How to decline a chapter and leave notes
Declining a chapter is how you indicate that a submitted chapter is not the right fit for a book in its current form. This option applies to community books and private group books, where multiple contributors are working together and submitted chapters affect the direction of a shared project.
When a chapter is submitted, it appears as pending in your dashboard task list and triggers a navigation alert so it is easy to find. To decline a chapter, open the pending submission from the book or directly from your task list and review the chapter in full.
When you decline a chapter, you leave notes for the author explaining your decision. These notes are meant to be constructive and informative. Declining a chapter does not mean the writing is poor or unusable. It simply means the chapter does not align with the book’s needs, structure, tone, or direction at this time.
A declined chapter is not included in the book and does not become part of the chapter sequence. Once declined, the chapter exits the active review flow and returns to the author. At that point, the author can decide how they want to proceed.
Authors have several options after a chapter is declined. They may revise the chapter and submit it again, taking the feedback into account. They may choose to step away from that chapter entirely. In many cases, they may also choose to clone the book.
Cloning allows an author to create a full copy of the book up to the point of the declined chapter and continue the project independently. The cloned book is created as a new community book, separate from the original. This allows contributors to explore a different creative direction without disrupting the original book or other collaborators.
Cloning behavior depends on the type of book.

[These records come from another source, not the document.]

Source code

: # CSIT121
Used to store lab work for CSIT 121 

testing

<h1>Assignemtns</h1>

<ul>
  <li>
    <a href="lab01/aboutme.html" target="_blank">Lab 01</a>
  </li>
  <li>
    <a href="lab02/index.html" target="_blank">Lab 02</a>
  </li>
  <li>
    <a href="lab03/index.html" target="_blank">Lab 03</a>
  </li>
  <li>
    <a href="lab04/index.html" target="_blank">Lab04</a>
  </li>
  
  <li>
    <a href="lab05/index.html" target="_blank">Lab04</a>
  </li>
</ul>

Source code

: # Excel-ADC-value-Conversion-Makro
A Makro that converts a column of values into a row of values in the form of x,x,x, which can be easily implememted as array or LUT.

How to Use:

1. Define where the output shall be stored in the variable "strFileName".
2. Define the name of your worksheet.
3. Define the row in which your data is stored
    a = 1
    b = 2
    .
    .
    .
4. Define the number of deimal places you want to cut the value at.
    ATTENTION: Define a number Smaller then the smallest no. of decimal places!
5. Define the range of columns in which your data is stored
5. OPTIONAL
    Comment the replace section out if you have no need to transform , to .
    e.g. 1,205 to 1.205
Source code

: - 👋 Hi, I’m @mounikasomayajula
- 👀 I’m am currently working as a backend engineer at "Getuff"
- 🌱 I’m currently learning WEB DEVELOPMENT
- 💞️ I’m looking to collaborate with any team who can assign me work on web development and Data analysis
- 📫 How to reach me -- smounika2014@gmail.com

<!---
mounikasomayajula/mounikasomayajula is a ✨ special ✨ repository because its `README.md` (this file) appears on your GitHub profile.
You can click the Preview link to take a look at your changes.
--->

Private group books have cloning disabled by default.
Community books may allow cloning, but a subscriber who creates a community book can choose to disable cloning when the book is set up. This setting exists for projects where forks or alternate versions are not appropriate.

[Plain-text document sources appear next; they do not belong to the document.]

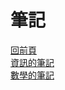 # 筆記  
[回前頁](https://whaleon120.github.io/blogs/blog.html)  
[資訊的筆記](https://WHALEon120.github.io/blogs/note/info/main)  
[數學的筆記](https://WHALEon120.github.io/blogs/note/math/main)
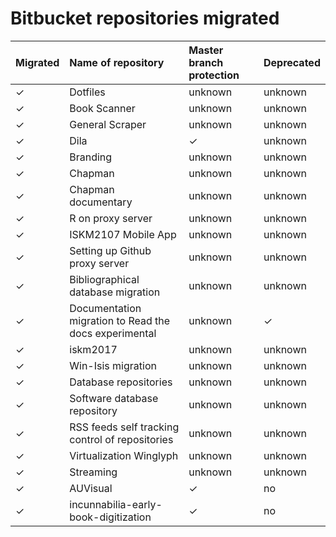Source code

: # Bitbucket repositories migrated

| Migrated | Name of repository | Master branch protection | Deprecated |
|:--|:--|:-- |:-- | 
| ✓ | Dotfiles | unknown | unknown |
| ✓ | Book Scanner | unknown | unknown |
| ✓ | General Scraper | unknown | unknown |
| ✓ | Dila | ✓ | unknown |
| ✓ | Branding | unknown | unknown |
| ✓ | Chapman | unknown | unknown |
| ✓ | Chapman documentary | unknown | unknown |
| ✓ | R on proxy server | unknown | unknown |
| ✓ | ISKM2107 Mobile App | unknown | unknown |
| ✓ | Setting up Github proxy server | unknown | unknown |
| ✓ | Bibliographical database migration | unknown | unknown |
| ✓ | Documentation migration to Read the docs experimental | unknown | ✓ 
| ✓ | iskm2017 | unknown | unknown 
| ✓ | Win-Isis migration | unknown | unknown
| ✓ | Database repositories | unknown | unknown
| ✓ | Software database repository | unknown | unknown
| ✓ | RSS feeds self tracking control of repositories | unknown | unknown
| ✓ | Virtualization Winglyph | unknown | unknown
| ✓ | Streaming | unknown | unknown
| ✓ |  AUVisual | ✓ | no
| ✓ |  incunnabilia-early-book-digitization | ✓ | no



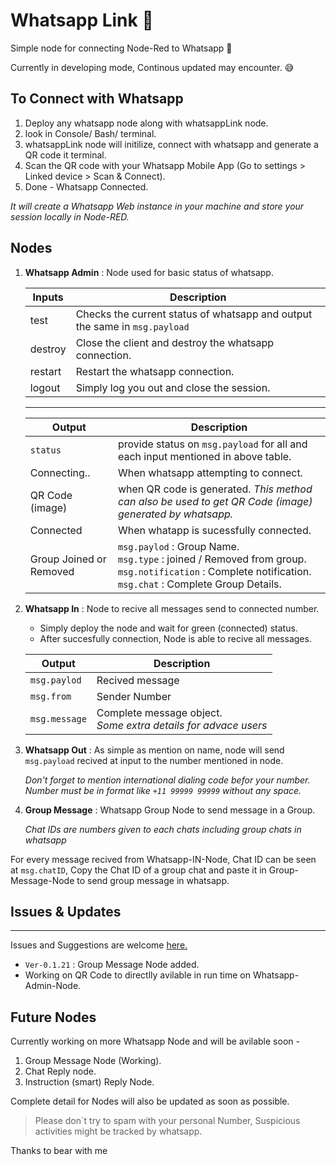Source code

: # Whatsapp Link :iphone:

Simple node for connecting Node-Red to Whatsapp :iphone:

Currently in developing mode, Continous updated may encounter. :sweat_smile:

## To Connect with Whatsapp 
1. Deploy any whatsapp node along with whatsappLink node.
2. look in Console/ Bash/ terminal.
3. whatsappLink node will initilize, connect with whatsapp and generate a QR code it terminal.
4. Scan the QR code with your Whatsapp Mobile App (Go to settings > Linked device > Scan & Connect).
5. Done - Whatsapp Connected.

 *It will create a Whatsapp Web instance in your machine and store your session locally in Node-RED.*


## Nodes
1. **Whatsapp Admin** : Node used for basic status of whatsapp.
    

    | Inputs | Description           |
    |--------|--------------         |
    | test   | Checks the current status of whatsapp and output the same in `msg.payload`|
    | destroy| Close the client and destroy the whatsapp connection.|
    | restart | Restart the whatsapp connection. |
    | logout | Simply log you out and close the session. |
    ---
    
    
    | Output | Description |
    |--------| ------------|
    |`status` | provide status on `msg.payload` for all and each input mentioned in above table. |
    | Connecting..| When whatsapp attempting to connect.
    | QR Code (image) | when QR code is generated. *This method can also be used to get QR Code (image) generated by whatsapp.*
    | Connected | When whatapp is sucessfully connected.|
    | Group Joined or Removed | `msg.paylod` : Group Name. </br> `msg.type` : joined / Removed from group.</br> `msg.notification` : Complete notification. </br> `msg.chat` : Complete Group Details. 
    

2. **Whatsapp In** : Node to recive all messages send to connected number.
    -  Simply deploy the node and wait for green (connected) status.
    -  After succesfully connection, Node is able to recive all messages.

    | Output | Description |
    |--------|-------------|
    | `msg.paylod` | Recived message |
    | `msg.from`   | Sender Number |
    | `msg.message` | Complete message object. <br />*Some extra details for advace users* |


3. **Whatsapp Out** : As simple as mention on name, node will send `msg.payload` recived at input to the number mentioned in node.

     *Don't forget to mention international dialing code befor your number. Number must be in format like `+11 99999 99999` without any space.* 

4. **Group Message** : Whatsapp Group Node to send message in a Group.
    
    *Chat IDs are numbers given to each chats including group chats in whatsapp*

For every message recived from Whatsapp-IN-Node, Chat ID can be seen at `msg.chatID`, Copy the Chat ID of a group chat and paste it in Group-Message-Node to send group message in whatsapp.


## Issues & Updates
---
Issues and Suggestions are welcome [here.](https://github.com/raweee/node-red-contrib-whatsapp-link/issues)

* `Ver-0.1.21` : Group Message Node added.
* Working on QR Code to directlly avilable in run time on Whatsapp-Admin-Node.

## Future Nodes
Currently working on more Whatsapp Node and will be avilable soon -

1. Group Message Node (Working).
2. Chat Reply node.
3. Instruction (smart) Reply Node.

Complete detail for Nodes will also be updated as soon as possible. 

>Please don`t try to spam with your personal Number, Suspicious activities might be tracked by whatsapp. 

Thanks to bear with me 
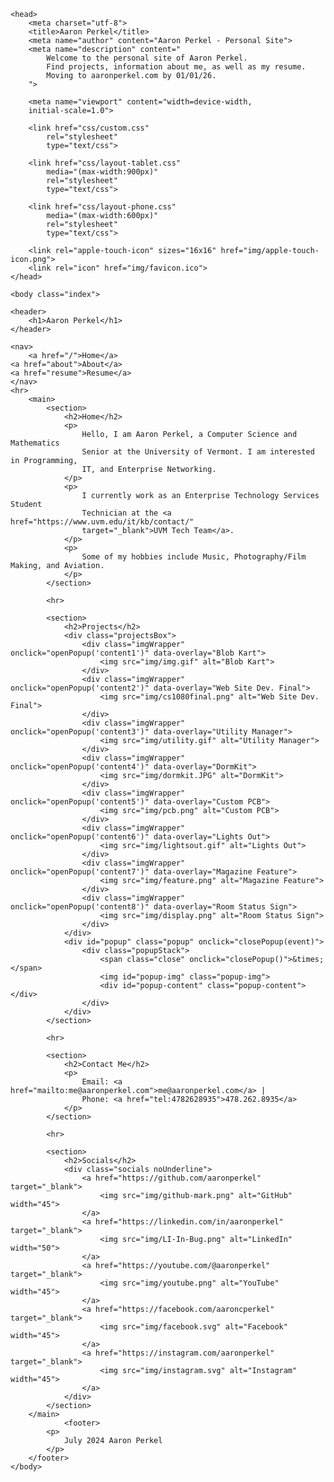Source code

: <!DOCTYPE HTML>
<html lang="en">

    <head>
        <meta charset="utf-8">
        <title>Aaron Perkel</title>
        <meta name="author" content="Aaron Perkel - Personal Site">
        <meta name="description" content="
            Welcome to the personal site of Aaron Perkel. 
            Find projects, information about me, as well as my resume. 
            Moving to aaronperkel.com by 01/01/26.
        ">

        <meta name="viewport" content="width=device-width, 
        initial-scale=1.0">

        <link href="css/custom.css" 
            rel="stylesheet" 
            type="text/css">

        <link href="css/layout-tablet.css" 
            media="(max-width:900px)" 
            rel="stylesheet" 
            type="text/css">

        <link href="css/layout-phone.css" 
            media="(max-width:600px)" 
            rel="stylesheet" 
            type="text/css">
            
        <link rel="apple-touch-icon" sizes="16x16" href="img/apple-touch-icon.png">
        <link rel="icon" href="img/favicon.ico">
    </head>

    <body class="index">

    <header>
    	<h1>Aaron Perkel</h1>
    </header>
	    
    <nav>
        <a href="/">Home</a>
	<a href="about">About</a>
	<a href="resume">Resume</a>
    </nav>
    <hr>    
        <main>
            <section>
                <h2>Home</h2>
                <p>
                    Hello, I am Aaron Perkel, a Computer Science and Mathematics 
                    Senior at the University of Vermont. I am interested in Programming, 
                    IT, and Enterprise Networking.
                </p>
                <p>
                    I currently work as an Enterprise Technology Services Student 
                    Technician at the <a href="https://www.uvm.edu/it/kb/contact/" 
                    target="_blank">UVM Tech Team</a>.
                </p>
                <p>
                    Some of my hobbies include Music, Photography/Film Making, and Aviation.
                </p>
            </section>

            <hr>

            <section>
                <h2>Projects</h2>
                <div class="projectsBox">
                    <div class="imgWrapper" onclick="openPopup('content1')" data-overlay="Blob Kart">
                        <img src="img/img.gif" alt="Blob Kart">
                    </div>
                    <div class="imgWrapper" onclick="openPopup('content2')" data-overlay="Web Site Dev. Final">
						<img src="img/cs1080final.png" alt="Web Site Dev. Final">
					</div>
					<div class="imgWrapper" onclick="openPopup('content3')" data-overlay="Utility Manager">
						<img src="img/utility.gif" alt="Utility Manager">
					</div>
					<div class="imgWrapper" onclick="openPopup('content4')" data-overlay="DormKit">
						<img src="img/dormkit.JPG" alt="DormKit">
					</div>
					<div class="imgWrapper" onclick="openPopup('content5')" data-overlay="Custom PCB">
						<img src="img/pcb.png" alt="Custom PCB">
					</div>
					<div class="imgWrapper" onclick="openPopup('content6')" data-overlay="Lights Out">
						<img src="img/lightsout.gif" alt="Lights Out">
					</div>
                    <div class="imgWrapper" onclick="openPopup('content7')" data-overlay="Magazine Feature">
                        <img src="img/feature.png" alt="Magazine Feature">
                    </div>
                    <div class="imgWrapper" onclick="openPopup('content8')" data-overlay="Room Status Sign">
                        <img src="img/display.png" alt="Room Status Sign">
                    </div>
                </div>
                <div id="popup" class="popup" onclick="closePopup(event)">
					<div class="popupStack">
						<span class="close" onclick="closePopup()">&times;</span>
						<img id="popup-img" class="popup-img">
						<div id="popup-content" class="popup-content"></div>
					</div>
				</div>
            </section>

            <hr>

            <section>
                <h2>Contact Me</h2>
                <p>
                    Email: <a href="mailto:me@aaronperkel.com">me@aaronperkel.com</a> | 
                    Phone: <a href="tel:4782628935">478.262.8935</a>
                </p>
            </section>

            <hr>

            <section>
                <h2>Socials</h2>
                <div class="socials noUnderline">
                    <a href="https://github.com/aaronperkel" target="_blank">
                        <img src="img/github-mark.png" alt="GitHub" width="45">
                    </a> 
                    <a href="https://linkedin.com/in/aaronperkel" target="_blank">
                        <img src="img/LI-In-Bug.png" alt="LinkedIn" width="50">
                    </a> 
                    <a href="https://youtube.com/@aaronperkel" target="_blank">
                        <img src="img/youtube.png" alt="YouTube" width="45">
                    </a> 
                    <a href="https://facebook.com/aaroncperkel" target="_blank">
                        <img src="img/facebook.svg" alt="Facebook" width="45">
                    </a> 
                    <a href="https://instagram.com/aaronperkel" target="_blank">
                        <img src="img/instagram.svg" alt="Instagram" width="45">
                    </a>
				</div>
            </section>
        </main>
                <footer>
            <p>
                July 2024 Aaron Perkel
            </p>
        </footer>
    </body>
</html>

When a book is cloned, all contributors retain credit for their work. Authors of chapters included up to the cloning point remain credited for those chapters in the new book. Their intellectual property is not lost or reassigned. The original book also retains its full history and credits.
Book owners and editors are credited as well. Editors who created the original book and reviewed chapters up to the point of cloning remain credited for that work in the cloned book. Cloning does not erase editorial contribution or ownership history; it simply creates a new project that builds on an existing foundation.

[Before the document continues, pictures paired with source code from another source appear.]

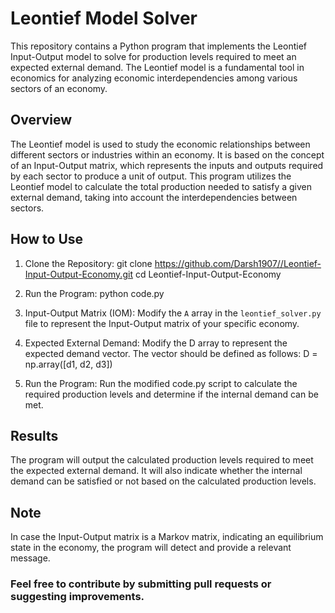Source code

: # Leontief Model Solver

This repository contains a Python program that implements the Leontief Input-Output model to solve for production levels required to meet an expected external demand. The Leontief model is a fundamental tool in economics for analyzing economic interdependencies among various sectors of an economy.

## Overview

The Leontief model is used to study the economic relationships between different sectors or industries within an economy. It is based on the concept of an Input-Output matrix, which represents the inputs and outputs required by each sector to produce a unit of output. This program utilizes the Leontief model to calculate the total production needed to satisfy a given external demand, taking into account the interdependencies between sectors.

## How to Use

1. Clone the Repository:
git clone https://github.com/Darsh1907//Leontief-Input-Output-Economy.git
cd Leontief-Input-Output-Economy

2. Run the Program:
python code.py

3. Input-Output Matrix (IOM):
Modify the `A` array in the `leontief_solver.py` file to represent the Input-Output matrix of your specific economy.

4. Expected External Demand:
Modify the D array to represent the expected demand vector. The vector should be defined as follows:
D = np.array([d1, d2, d3])

5. Run the Program:
Run the modified code.py script to calculate the required production levels and determine if the internal demand can be met.

## Results
The program will output the calculated production levels required to meet the expected external demand. It will also indicate whether the internal demand can be satisfied or not based on the calculated production levels.

## Note
In case the Input-Output matrix is a Markov matrix, indicating an equilibrium state in the economy, the program will detect and provide a relevant message.

### Feel free to contribute by submitting pull requests or suggesting improvements.
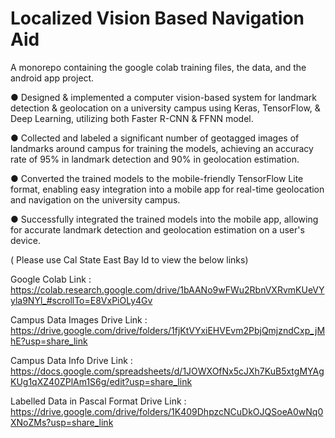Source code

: # Localized Vision Based Navigation Aid
A monorepo containing the google colab training files, the data, and the android app project.

● Designed & implemented a computer vision-based system for landmark detection & geolocation on a university campus using Keras, TensorFlow, & Deep Learning, utilizing both Faster R-CNN & FFNN model.

● Collected and labeled a significant number of geotagged images of landmarks around campus for training the models, achieving an accuracy rate of 95% in landmark detection and 90% in geolocation estimation.

● Converted the trained models to the mobile-friendly TensorFlow Lite format, enabling easy integration into a mobile app for real-time geolocation and navigation on the university campus.

● Successfully integrated the trained models into the mobile app, allowing for accurate landmark detection and geolocation estimation on a user's device.

( Please use Cal State East Bay Id to view the below links)  

Google Colab Link : https://colab.research.google.com/drive/1bAANo9wFWu2RbnVXRvmKUeVYyla9NYl_#scrollTo=E8VxPiOLy4Gv

Campus Data Images Drive Link : https://drive.google.com/drive/folders/1fjKtVYxiEHVEvm2PbjQmjzndCxp_jMhE?usp=share_link  

Campus Data Info Drive Link : https://docs.google.com/spreadsheets/d/1JOWXOfNx5cJXh7KuB5xtgMYAgKUg1qXZ40ZPlAm1S6g/edit?usp=share_link  

Labelled Data in Pascal Format Drive Link : https://drive.google.com/drive/folders/1K409DhpzcNCuDkOJQSoeA0wNq0XNoZMs?usp=share_link  
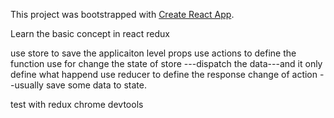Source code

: This project was bootstrapped with [Create React App](https://github.com/facebook/create-react-app).

Learn the basic concept in react redux

use store to save the applicaiton level props
use actions to define the function  use for change the state of store
---dispatch the data---and it only define what happend
use reducer to define the response change of action
--usually save some data to state.


  test with redux chrome devtools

Declining a chapter is different from returning a chapter with edits. Returning a chapter is used when the overall direction is sound and revisions are needed before approval. Declining is used when the chapter should not move forward in its current form, even with edits.
Personal books do not use chapter declining or cloning. In personal books, submission runs platform checks, but chapters remain fully editable by the author, and no collaborative review workflow applies.
Declining chapters exists to protect the shared vision of collaborative books while still giving authors flexibility, attribution, and meaningful options for continuing their work.